For 40 years, the New England Patriots did next to nothing. In a city where the Red Sox rule and the Celtics and Bruins brought home championships, very few cared about the Patriots. Among those very few? My dad. Possibly the biggest Boston sports fan I've ever met. It didn't matter who was playing or what was going on, my dad followed all four teams with a vengeance. And so, for as long as I can remember, Sundays were spent speaking out the elusive Patriots game.
Fans in popular regions probably don't know this, but your hometown team's home games are only televised locally when the game is sold out. The idea is that it will entice people to buy tickets to see the game instead of sitting at home watching it on TV. But the Patriots were horrible, and so it was rare to see home games in Boston; we'd mostly see the away games.

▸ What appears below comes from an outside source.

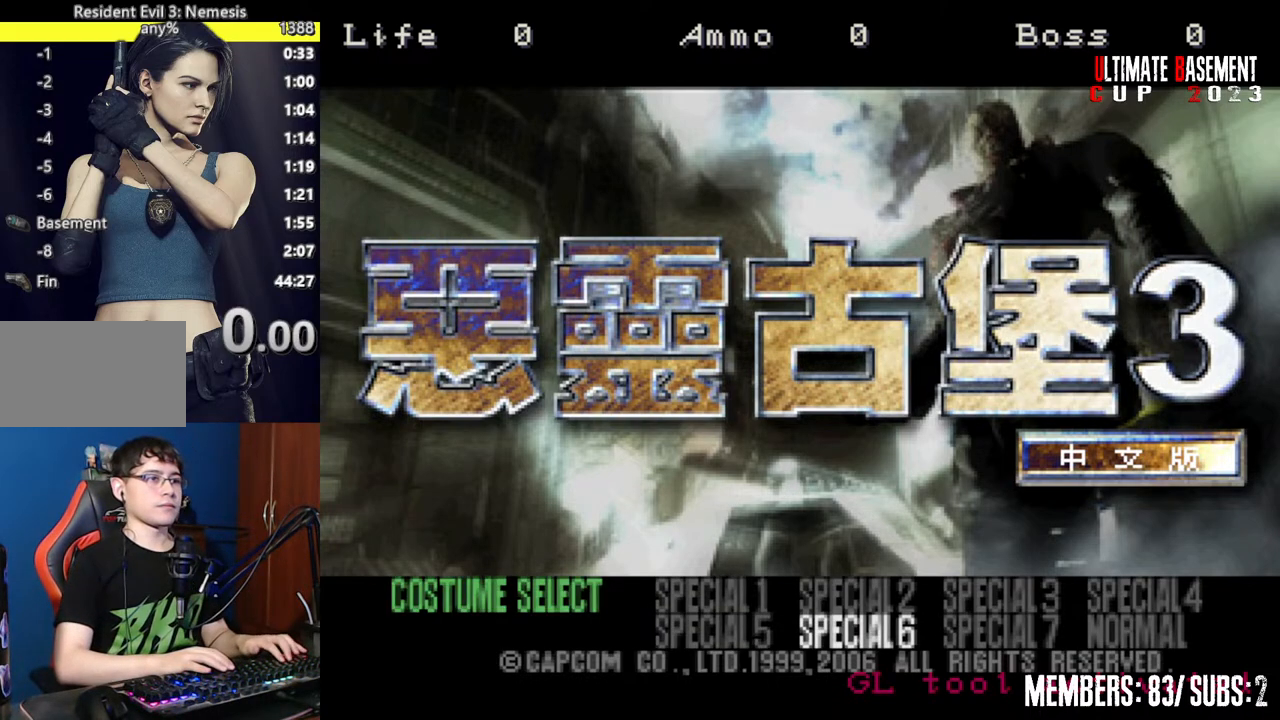
{"keys": [], "events": [[184, "d", "down"], [217, "d", "up"], [417, "semicolon", "down"], [450, "semicolon", "up"]]}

When Bill Parcells was hired as head coach, all of a sudden people got excited and every game sold out (every game since that time has sold out as well). Of course, they made it to the Super Bowl in 1996 only to get destroyed and embarrassed by the Packers. The Patriots then started a familiar and steady decline.
The year 2001 was a rough one for me, personally. I had developed a serious illness that wasn't responding to anything the doctors were doing. I was sick, weak, and depressed. When the football season started, it was little more than a blip on my radar. I remember sitting in front of the TV with my dad on opening day, turning to him and saying, "Dad, why do we watch every game, every year when we know they're just going to suck?" My dad, with a small grin on his face said, "because there's always a chance." The Patriots then went out and lost that game to the Bengals.

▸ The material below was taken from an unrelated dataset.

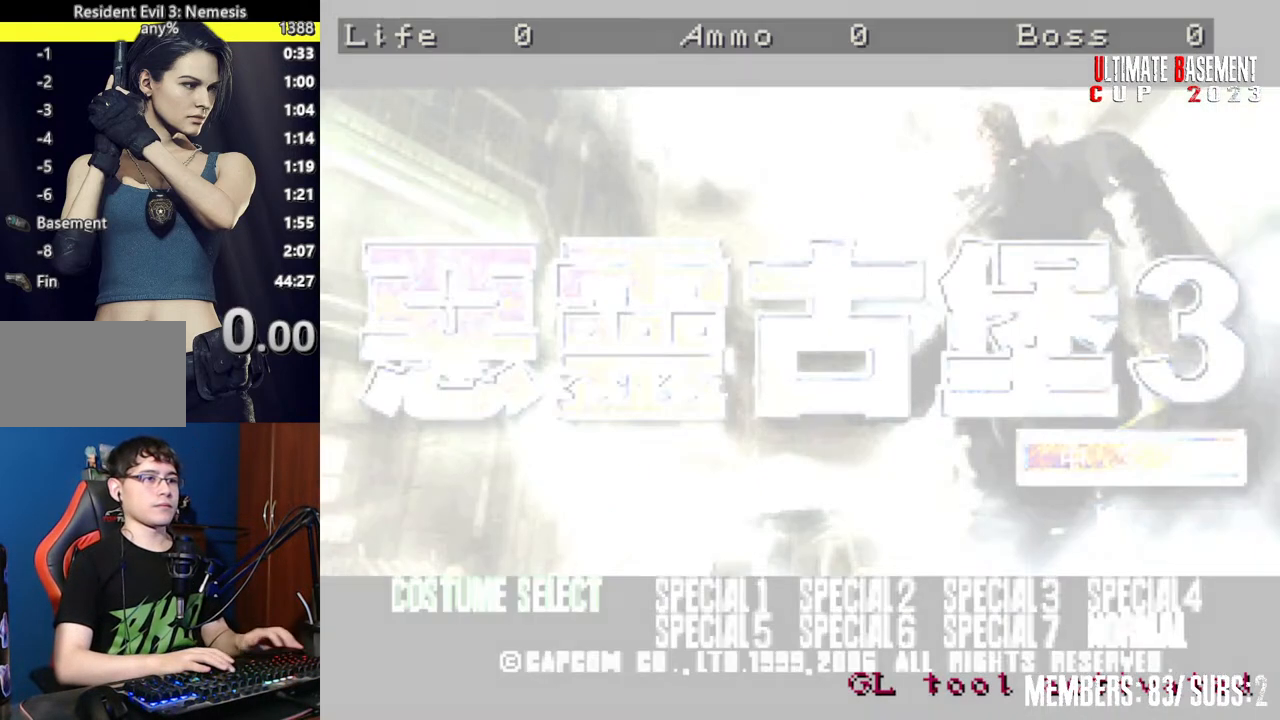
{"keys": [], "events": []}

The next week was September 11. Obviously, I don't have to explain what a horrible event that was. Football games were cancelled that week, and rightly so. In my sick and depressed state, I was crushed and scared. What was wrong with the world? How would life every be the same?

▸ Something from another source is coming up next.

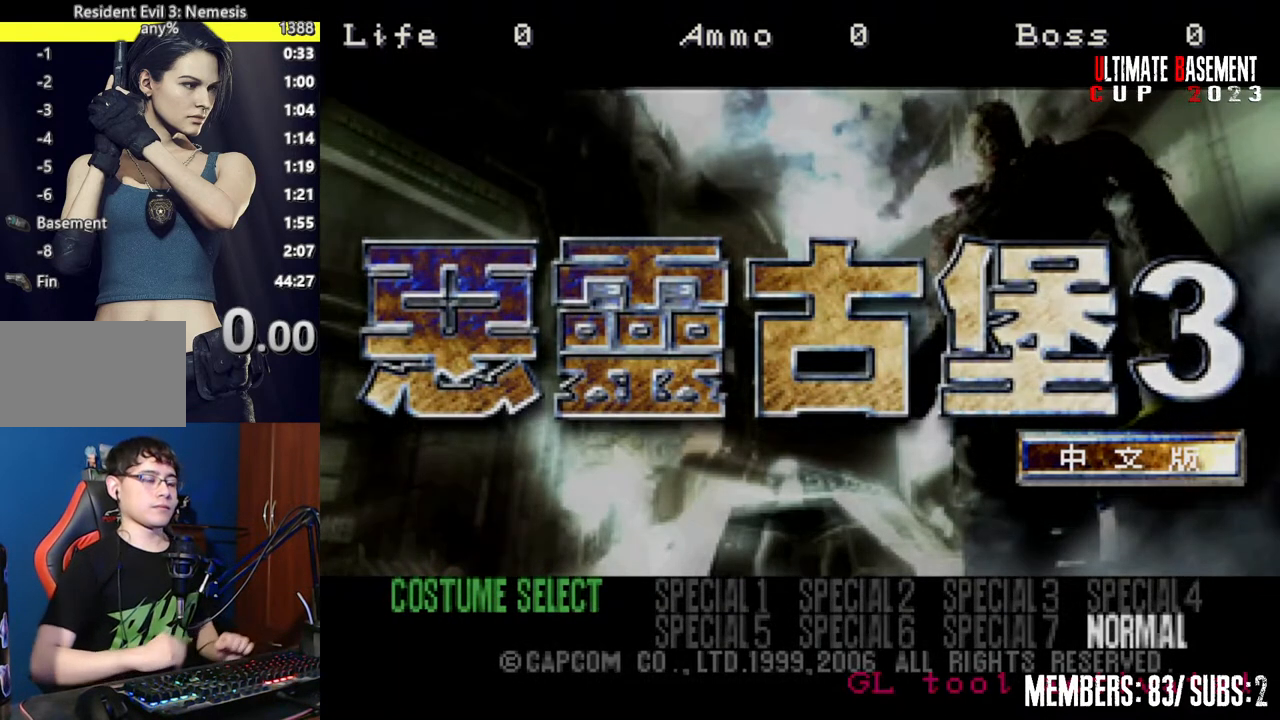
{"keys": [], "events": []}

But life continued, and so did football. When the games returned the next week, Drew Bledsoe went out with a life-threatening injury and I was at my breaking point. At least with Bledsoe in the game, I thought, they had a chance. As long as they had a chance, I had something to look forward to each week. The Patriots struggled through the rest of the game as well as the following one. But then something strange started happening: they started winning.
As if the winning wasn't shocking enough, they were winning against good teams and doing so convincingly. With my health still declining, Sundays were the highlight of my week. It was three hours that I forgot how lousy I felt, how tough the struggle would be to make it through another week. Slowly but surely, the Patriots won my faith and became a bright spot for me during a time when there were few.
Following that Patriots team through the playoffs, the tuck rule, and the trip to Pittsburgh, they made me believe that anything was possible. They played as a team, and they did so with heart and honor and class.
Going into the Super Bowl, I believed that they had a shot against the Rams and not just in the "I stand behind my Boston teams no matter what" way. I had faith. They had come too far to be stopped now. And of course, they weren't stopped. When that Vinatieri field goal kick when through the uprights, I remember falling into my dad's arms and just saying very softly, "they did it." I didn't know if I should laugh or cry, but I knew that I felt, for the first time in my life, that anything was possible. This was a team who had no chance and yet, despite everything, they proved everyone wrong. If they could do it, certainly I could too.
The road to health was a long one for me, and it's still ongoing. It would be trite and just plain stupid to say that the Patriots helped me get better. I had to do a lot of work to heal and continue to do so. What I will say is that that Patriots team was a light in an otherwise dismal year for me. They made me believe in something during a time that my faith in everything had severely wavered.
So you'll need to excuse me when I get a little emotional during Sundays. Every Patriots game reminds me of that time, of that team, of the feeling that they gave me when I couldn't get excited about much of anything. Most of all, they remind me of my dad looking at me, grinning, and saying, "because there's always a chance."